## SUPPLIED PASSAGE
──────
The Bricks I Laid: On Being Treated the Way I Allowed

 

The Bricks I Laid: On Being Treated the Way I Allowed

​My entire time here, I've felt as if I have had things held over my head. Not by one person, but by many.

​When it comes up, I'm genuinely shocked—appalled, really—because how do they not remember? How can they not grasp that I’m not used to living like this? Alone. Without family. Without my lifelong friends. Without just about everything I once knew?

​How can they forget that I don't know how to do this? I don't know how to be this poor. I was the person most people turned to for help. I had an open-door policy drilled into me since childhood, and I would rarely turn someone away. Anyone who walked through my door had to make a plate—there was always enough food for everyone.

​How don't they realize I forfeited my own utilities so I could clothe a child that wasn't even mine? Multiple times.

​How don't they know that when I'm finally done—pushed as far as I can be pushed—I won't look back?

​How do they not see that I'm smaller now, not as tall, with smaller hands, and shorter arms and legs? That I don't know how to swallow my pride? That asking for help is something I was once incapable of doing?

​That before this, I was never truly "alone" or "by myself"?

​That identifying different types of saws is not common sense to me, just as knowing a roux, a base, or binary code isn't common sense to them?
──────
## DATA SECTION
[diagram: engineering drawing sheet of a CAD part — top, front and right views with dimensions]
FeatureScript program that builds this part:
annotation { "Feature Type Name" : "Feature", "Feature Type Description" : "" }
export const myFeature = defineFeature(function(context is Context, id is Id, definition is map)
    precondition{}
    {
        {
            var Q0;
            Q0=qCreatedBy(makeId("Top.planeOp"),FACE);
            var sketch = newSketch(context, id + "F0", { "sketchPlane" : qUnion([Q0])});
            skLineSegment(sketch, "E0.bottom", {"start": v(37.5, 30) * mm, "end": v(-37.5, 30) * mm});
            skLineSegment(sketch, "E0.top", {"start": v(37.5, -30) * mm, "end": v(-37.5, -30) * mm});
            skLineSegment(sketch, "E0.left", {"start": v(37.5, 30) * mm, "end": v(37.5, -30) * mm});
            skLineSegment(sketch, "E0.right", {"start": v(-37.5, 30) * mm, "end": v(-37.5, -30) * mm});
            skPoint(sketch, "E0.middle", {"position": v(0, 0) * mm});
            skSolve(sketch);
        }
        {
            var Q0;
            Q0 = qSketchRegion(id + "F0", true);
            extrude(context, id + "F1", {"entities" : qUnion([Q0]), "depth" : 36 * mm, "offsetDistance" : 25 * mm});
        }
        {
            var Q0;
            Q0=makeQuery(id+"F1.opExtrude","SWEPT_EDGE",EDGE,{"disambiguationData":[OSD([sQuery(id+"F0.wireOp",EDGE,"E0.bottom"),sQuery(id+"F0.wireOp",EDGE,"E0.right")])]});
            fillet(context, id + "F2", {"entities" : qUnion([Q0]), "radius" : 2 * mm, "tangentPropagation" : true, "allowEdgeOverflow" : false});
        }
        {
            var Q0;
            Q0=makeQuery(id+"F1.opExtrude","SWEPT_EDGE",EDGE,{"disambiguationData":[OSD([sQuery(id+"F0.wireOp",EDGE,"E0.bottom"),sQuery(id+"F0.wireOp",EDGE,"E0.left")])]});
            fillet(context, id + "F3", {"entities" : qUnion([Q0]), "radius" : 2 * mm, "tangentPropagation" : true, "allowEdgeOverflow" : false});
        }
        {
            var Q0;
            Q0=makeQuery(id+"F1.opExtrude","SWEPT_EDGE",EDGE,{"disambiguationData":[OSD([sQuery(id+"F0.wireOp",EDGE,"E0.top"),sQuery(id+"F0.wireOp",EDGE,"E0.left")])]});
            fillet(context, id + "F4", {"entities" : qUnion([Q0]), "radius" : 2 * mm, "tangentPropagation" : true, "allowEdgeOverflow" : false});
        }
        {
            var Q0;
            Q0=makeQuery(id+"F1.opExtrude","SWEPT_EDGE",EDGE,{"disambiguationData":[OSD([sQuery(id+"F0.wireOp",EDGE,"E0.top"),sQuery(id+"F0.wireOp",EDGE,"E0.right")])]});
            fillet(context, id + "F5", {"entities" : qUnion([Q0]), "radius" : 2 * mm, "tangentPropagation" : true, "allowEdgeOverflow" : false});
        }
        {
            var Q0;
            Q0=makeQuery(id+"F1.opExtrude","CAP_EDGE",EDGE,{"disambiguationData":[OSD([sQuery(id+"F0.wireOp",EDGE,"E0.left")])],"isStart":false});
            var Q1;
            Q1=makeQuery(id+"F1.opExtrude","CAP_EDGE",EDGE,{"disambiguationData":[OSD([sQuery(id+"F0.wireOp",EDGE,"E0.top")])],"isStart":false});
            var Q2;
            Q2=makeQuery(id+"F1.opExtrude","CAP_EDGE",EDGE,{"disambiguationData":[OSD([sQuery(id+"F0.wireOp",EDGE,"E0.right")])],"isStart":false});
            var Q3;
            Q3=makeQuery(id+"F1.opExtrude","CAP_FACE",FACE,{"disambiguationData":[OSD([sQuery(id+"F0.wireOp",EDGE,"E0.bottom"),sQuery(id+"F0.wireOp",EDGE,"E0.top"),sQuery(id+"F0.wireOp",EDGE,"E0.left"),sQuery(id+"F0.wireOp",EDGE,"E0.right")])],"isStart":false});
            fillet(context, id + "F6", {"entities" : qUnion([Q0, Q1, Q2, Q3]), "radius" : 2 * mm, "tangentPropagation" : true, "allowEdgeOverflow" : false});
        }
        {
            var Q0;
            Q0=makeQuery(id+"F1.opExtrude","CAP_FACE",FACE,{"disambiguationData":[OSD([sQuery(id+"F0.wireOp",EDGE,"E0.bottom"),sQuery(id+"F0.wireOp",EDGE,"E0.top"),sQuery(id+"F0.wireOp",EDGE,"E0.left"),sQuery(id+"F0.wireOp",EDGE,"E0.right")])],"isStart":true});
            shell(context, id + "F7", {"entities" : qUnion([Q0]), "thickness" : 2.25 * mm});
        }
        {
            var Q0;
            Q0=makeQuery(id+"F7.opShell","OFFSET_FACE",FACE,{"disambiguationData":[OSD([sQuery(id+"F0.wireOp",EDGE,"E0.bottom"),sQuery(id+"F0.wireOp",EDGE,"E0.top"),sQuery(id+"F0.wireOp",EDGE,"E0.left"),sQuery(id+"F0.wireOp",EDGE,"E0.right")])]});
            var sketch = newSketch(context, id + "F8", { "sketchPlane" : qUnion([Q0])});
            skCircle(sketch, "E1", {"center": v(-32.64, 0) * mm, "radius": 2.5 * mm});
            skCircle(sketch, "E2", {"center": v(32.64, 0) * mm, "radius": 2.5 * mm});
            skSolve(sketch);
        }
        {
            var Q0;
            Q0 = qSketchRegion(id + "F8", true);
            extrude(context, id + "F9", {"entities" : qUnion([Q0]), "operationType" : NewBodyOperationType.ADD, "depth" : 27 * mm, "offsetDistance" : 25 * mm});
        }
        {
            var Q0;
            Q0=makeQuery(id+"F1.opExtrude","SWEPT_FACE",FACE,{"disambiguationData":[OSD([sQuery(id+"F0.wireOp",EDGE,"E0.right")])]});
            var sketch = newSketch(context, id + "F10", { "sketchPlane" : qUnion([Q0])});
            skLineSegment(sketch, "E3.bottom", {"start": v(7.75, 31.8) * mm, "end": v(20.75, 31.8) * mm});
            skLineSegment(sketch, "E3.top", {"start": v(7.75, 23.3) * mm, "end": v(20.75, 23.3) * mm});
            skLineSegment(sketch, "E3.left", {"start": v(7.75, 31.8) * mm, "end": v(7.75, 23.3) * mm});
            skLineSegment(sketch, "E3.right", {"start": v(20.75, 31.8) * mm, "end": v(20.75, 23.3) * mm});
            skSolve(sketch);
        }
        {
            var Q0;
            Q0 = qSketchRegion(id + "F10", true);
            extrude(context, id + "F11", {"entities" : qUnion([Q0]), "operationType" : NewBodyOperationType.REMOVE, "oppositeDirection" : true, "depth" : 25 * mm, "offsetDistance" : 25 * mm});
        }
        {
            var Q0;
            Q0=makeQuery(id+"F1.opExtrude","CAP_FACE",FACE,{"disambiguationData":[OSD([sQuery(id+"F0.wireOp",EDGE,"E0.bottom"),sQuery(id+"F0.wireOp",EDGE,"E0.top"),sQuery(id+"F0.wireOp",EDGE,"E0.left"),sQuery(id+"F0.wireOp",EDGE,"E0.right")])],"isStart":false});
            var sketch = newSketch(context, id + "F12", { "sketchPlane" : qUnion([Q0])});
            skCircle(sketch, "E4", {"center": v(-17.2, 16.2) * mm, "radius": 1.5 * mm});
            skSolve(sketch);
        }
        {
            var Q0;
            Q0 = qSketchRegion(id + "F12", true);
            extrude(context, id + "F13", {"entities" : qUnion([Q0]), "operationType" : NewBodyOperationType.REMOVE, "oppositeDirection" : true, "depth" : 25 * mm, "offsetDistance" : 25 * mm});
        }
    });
──────
## APPLY WHAT YOU READ
1: In the essay about being treated the way one allowed, what did the writer give up so a child could have clothes?
2: Write the next part of the essay about being treated the way one allowed, starting right after its last sentence.
The records aren't needed for any of this.

## ANSWERS PER TASK
1: The writer gave up their own utilities, and did so multiple times.

2:
​That my life consisted of second and third shifts, that I excelled and succeeded best when the crisis hit (for reasons that still baffle me). I've never had a hard time getting a job. I never had my utilities turned off (except for a mere day when identity theft truly made the world crash down).

​And then I remember—this, too, is my fault.

​The walls, the bricks so carefully placed not to fall, can’t even be deciphered by me, their creator. I also remember that my beliefs, my deep-seated values, are not everyone else's.

​And it is my fault that I am treated the way that I am. I allowed it.

​I put people on pedestals they may not have deserved, pedestals they certainly did not put me on. I sat on the sidelines, patiently waiting and allowing. I didn’t set boundaries until it was too late. I didn’t think of myself until it was too late.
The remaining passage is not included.